-- Work instruction --
Repeat all the lines below exactly, but omit the pictures.

-- Available data --
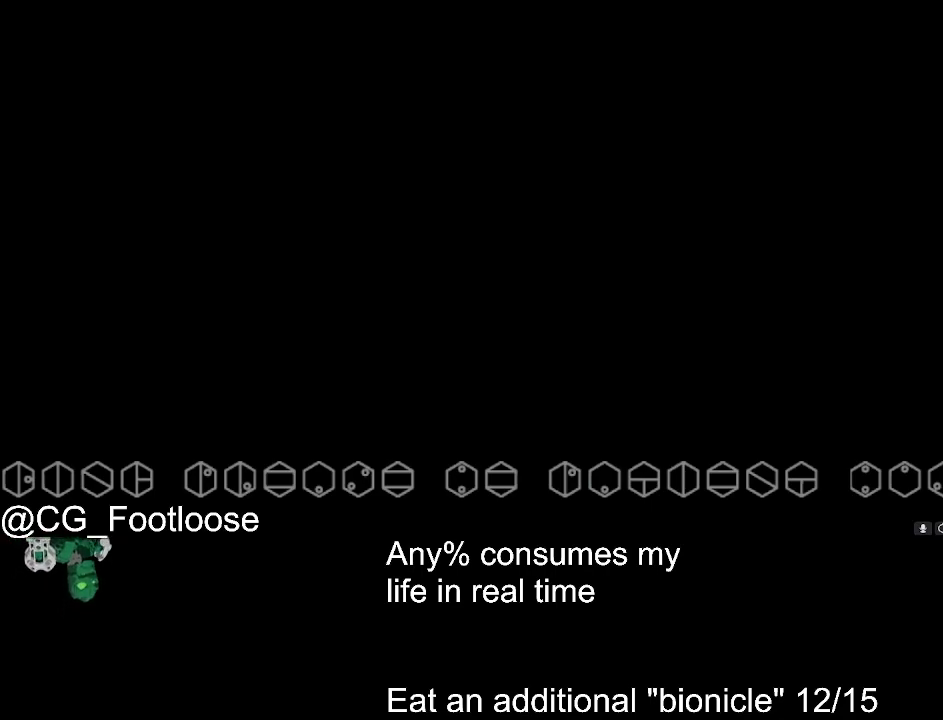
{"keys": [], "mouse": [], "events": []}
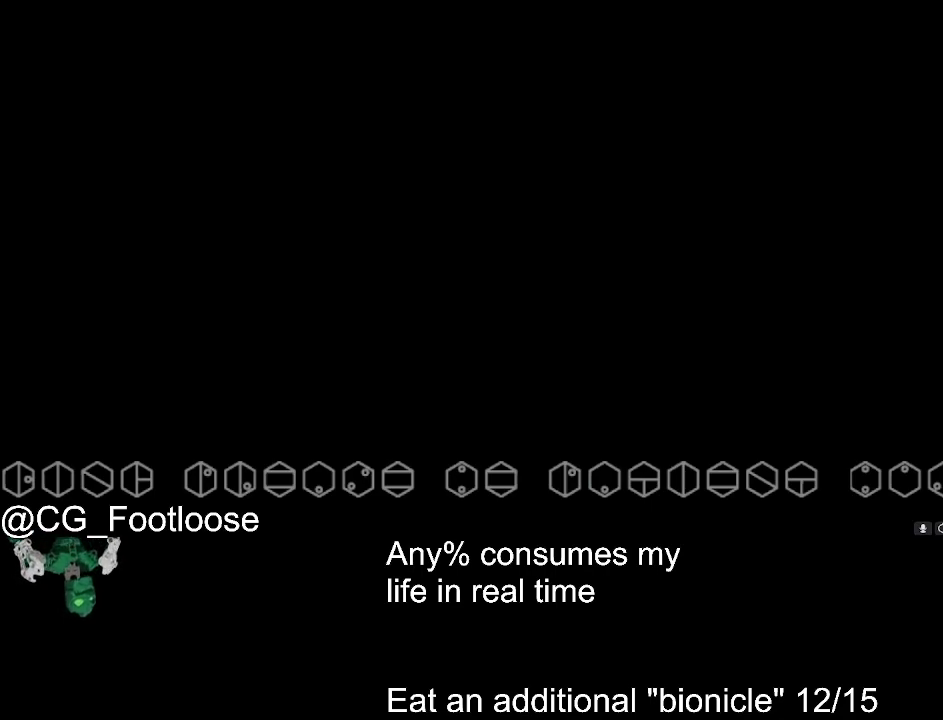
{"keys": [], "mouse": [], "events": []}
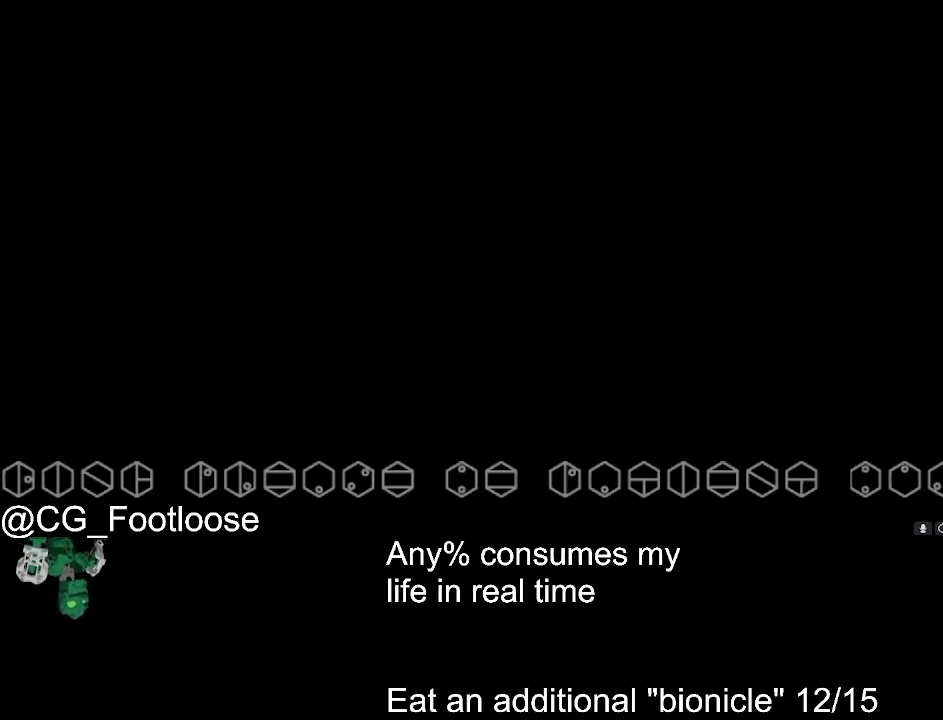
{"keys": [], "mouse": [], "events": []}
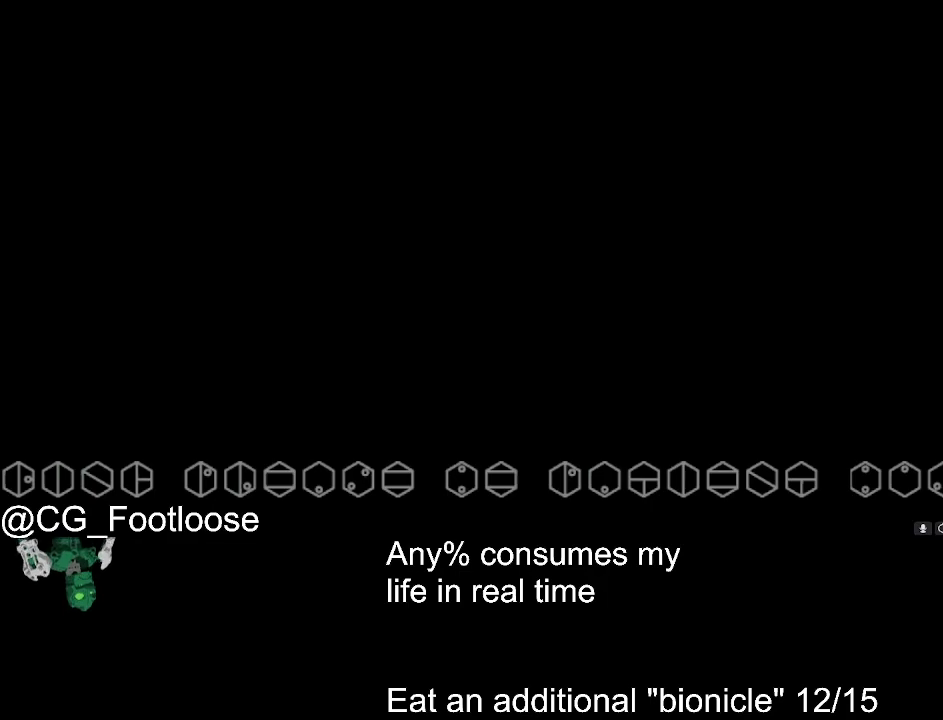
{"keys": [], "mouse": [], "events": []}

-- Written answer --
{"keys": [], "mouse": [], "events": []}
{"keys": [], "mouse": [], "events": []}
{"keys": [], "mouse": [], "events": []}
{"keys": [], "mouse": [], "events": []}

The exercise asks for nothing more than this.